It’s a beautiful morning in San Francisco. Bright and sunny. No fog.
The folks at the Pacific Heights Inn always have morning coffee and a big box of good donuts in the little office there, so I decide to make that my breakfast. Bob and Glenn go off in search of something more healthy and substantial.
I call the restaurant, and they have my camera. So that is our first stop for the morning. Then Bob and Glenn want to get some souvenirs so we head for Fisherman’s Wharf. Because of some recent reading about the history of the Lincoln Highway, I had decided that it might be cool to get some shots of the Palace of Fine Arts there in San Francisco because it’s the biggest reminder of the glory that was the 1915 Panama Pacific Exposition.
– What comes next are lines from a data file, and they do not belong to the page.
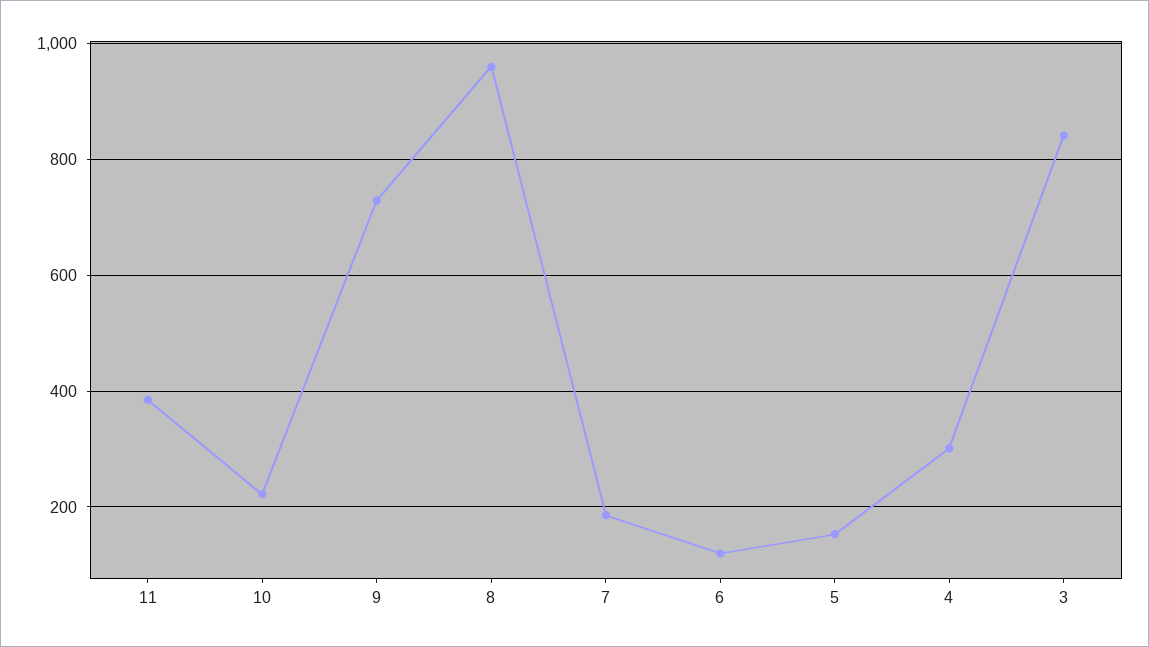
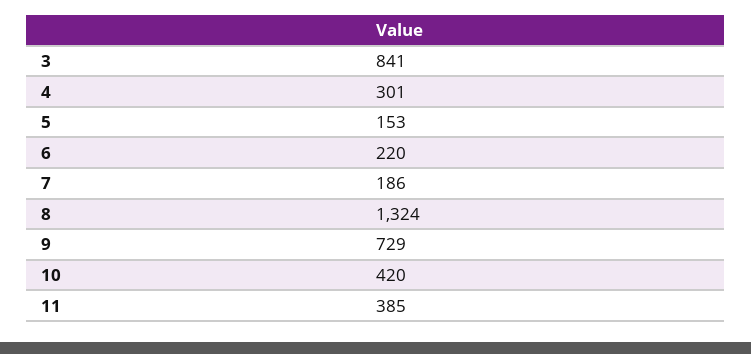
10: 220 -> 420
8: 960 -> 1324
6: 120 -> 220

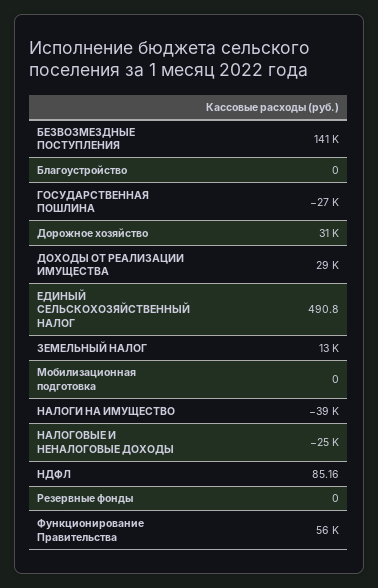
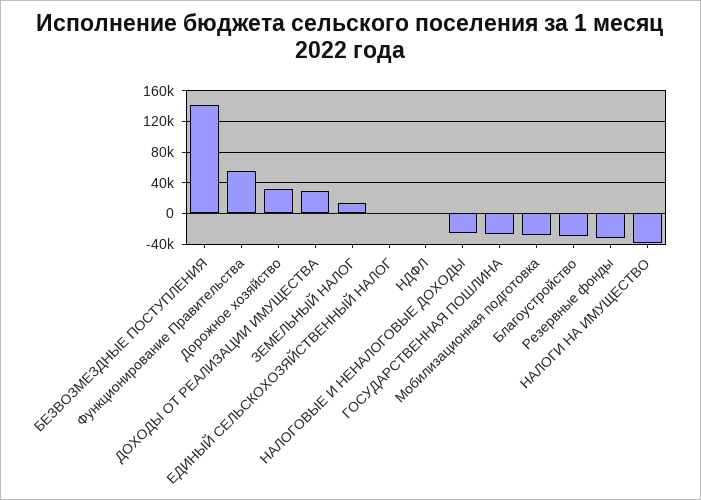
Благоустройство: 0 -> -30000
Мобилизационная подготовка: 0 -> -30000
Резервные фонды: 0 -> -30000

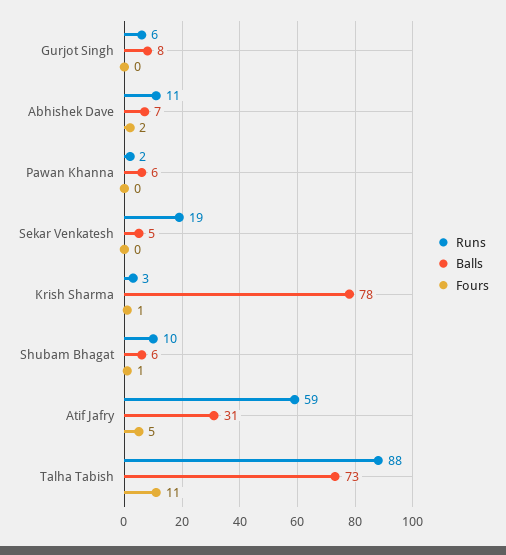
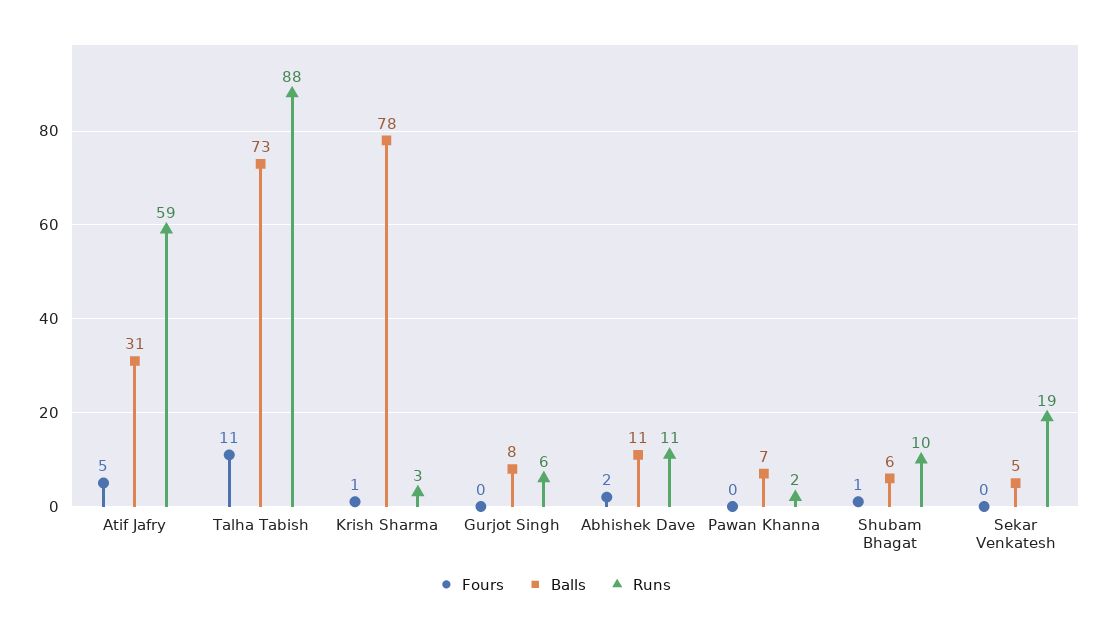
Balls, Abhishek Dave: 7 -> 11
Balls, Pawan Khanna: 6 -> 7

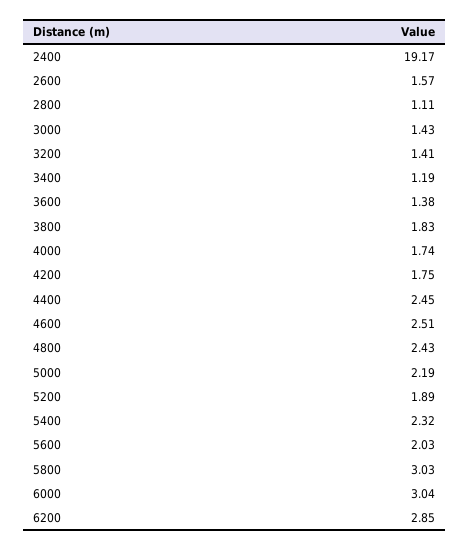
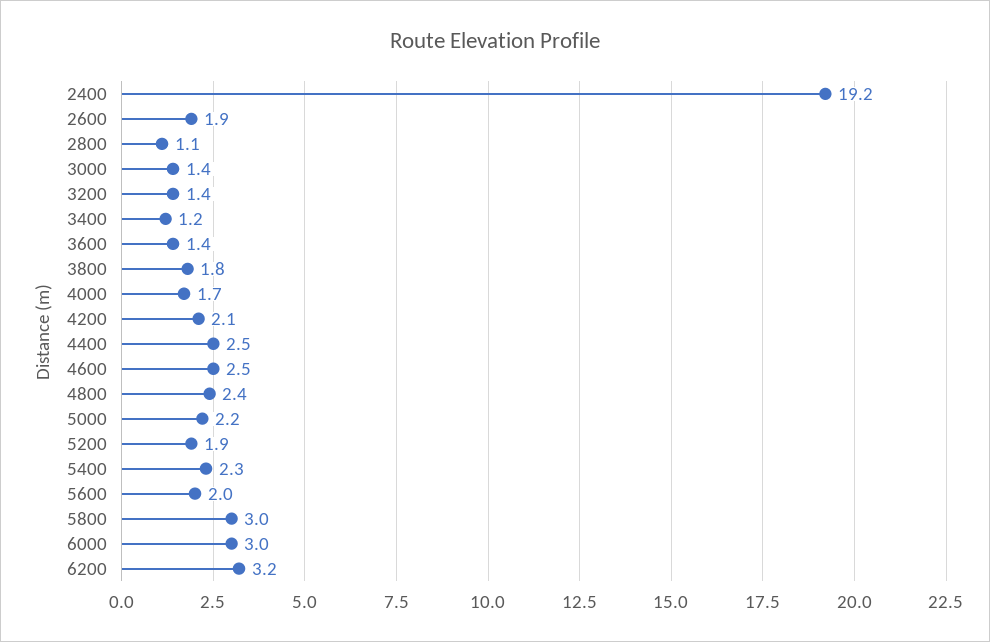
2600: 1.57 -> 1.9
4200: 1.75 -> 2.1
6200: 2.85 -> 3.2

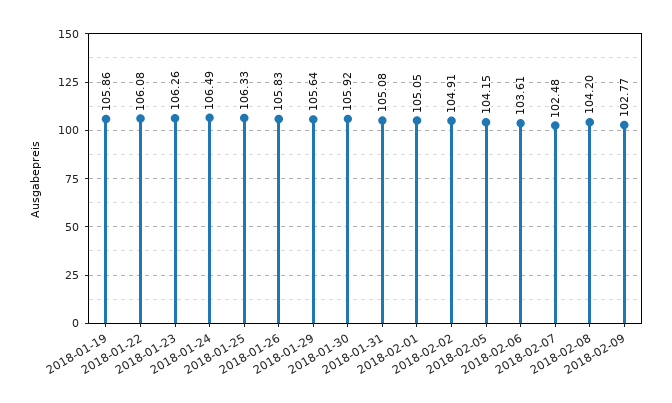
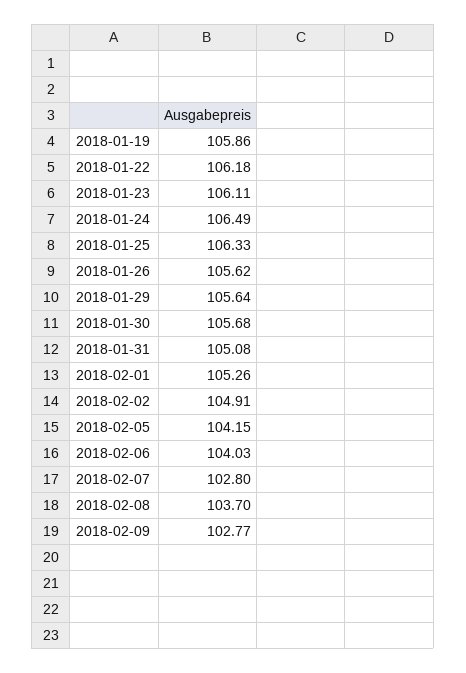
2018-01-22: 106.08 -> 106.18
2018-01-23: 106.26 -> 106.11
2018-01-26: 105.83 -> 105.62
2018-01-30: 105.92 -> 105.68
2018-02-01: 105.05 -> 105.26
2018-02-06: 103.61 -> 104.03
2018-02-07: 102.48 -> 102.8
2018-02-08: 104.2 -> 103.7

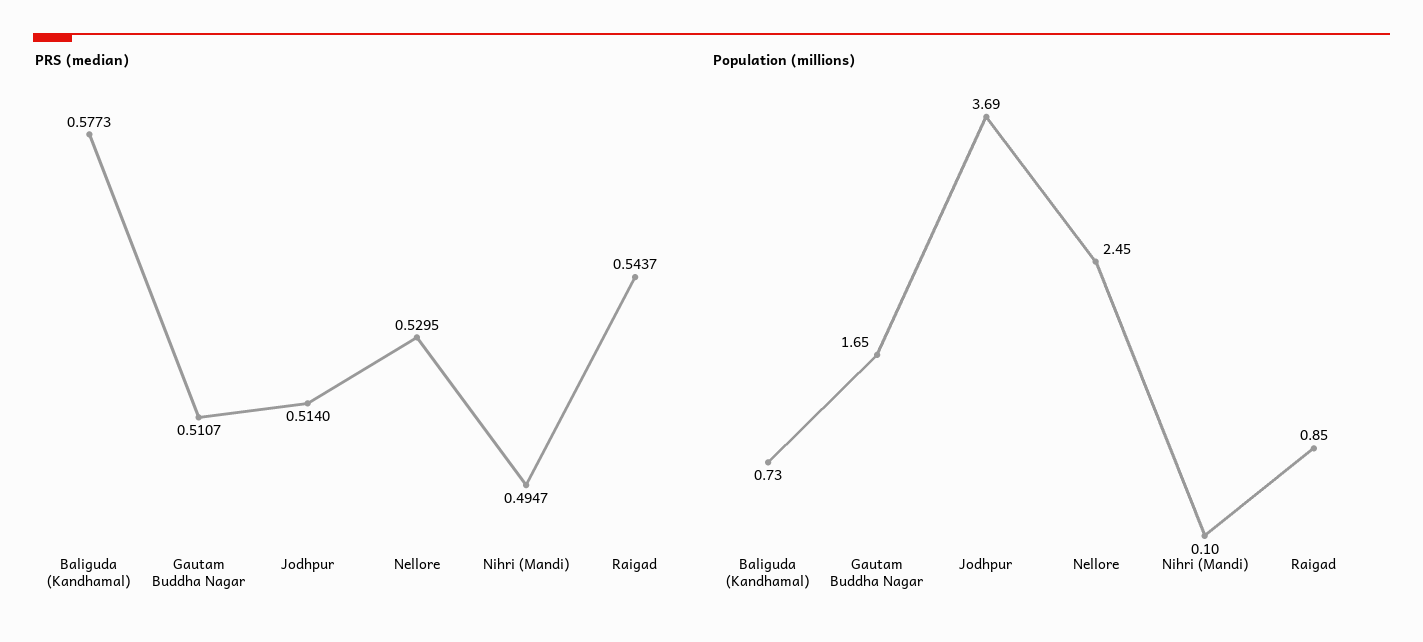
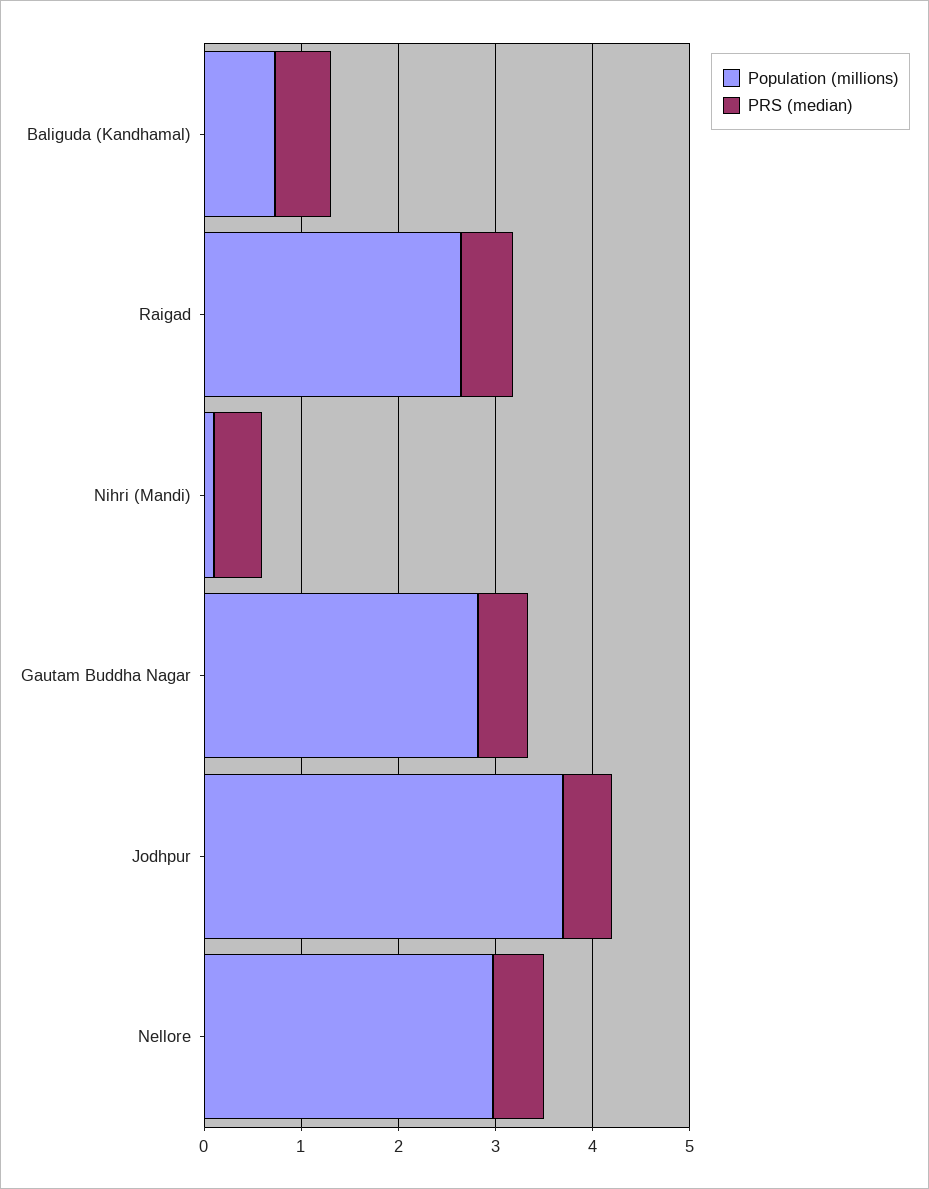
Population (millions), Gautam Buddha Nagar: 1.65 -> 2.8
Population (millions), Nellore: 2.45 -> 3
Population (millions), Raigad: 0.85 -> 2.6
That exposition was one of the reasons why the founders of the Lincoln Highway worked so hard to get their road ready in 1913. They wanted people to be able to drive from the east coast to San Francisco on a paved, or at least mostly paved, highway.
While the boys go shopping, I make a call to the Exploratorium, the interactive science center that’s in the old Palace now. The public information director there tells me that I’ll have to call the city’s Department of Parks too because they own and maintain the grounds around the Exploratorium, and I’m lucky. Everybody’s willing to bend the rules a wee bit to accommodate my last minute request.
And the initials PBS often open many doors that might otherwise be hard to get through.
We find the Palace and it’s a beautiful scene on a gorgeous day. There are lots of kids and people walking around, feeding the birds. We get pictures with all the cameras that we have. Video and stills. The architect of this old set of buildings was Bernard R. Maybeck, and he wanted the whole area to feel like Roman ruins. It’s grand, lots of columns, a big domed rotunda (now covered with scaffolding because it’s being restored), and the building that now houses the Exploratorium.
We go into the science museum to get a few interiors in case we want to explain what’s at the Exposition nowadays, and we’re knocked out.
It is totally fun and engaging and full of cool things to play with, to try out, to be amazed by. It would be a fitting end to any trip. The public information woman told me that they’d won an award as Best Museum on Earth or something like that, and we understand. We want to stay and play, but we have miles to go before we sleep.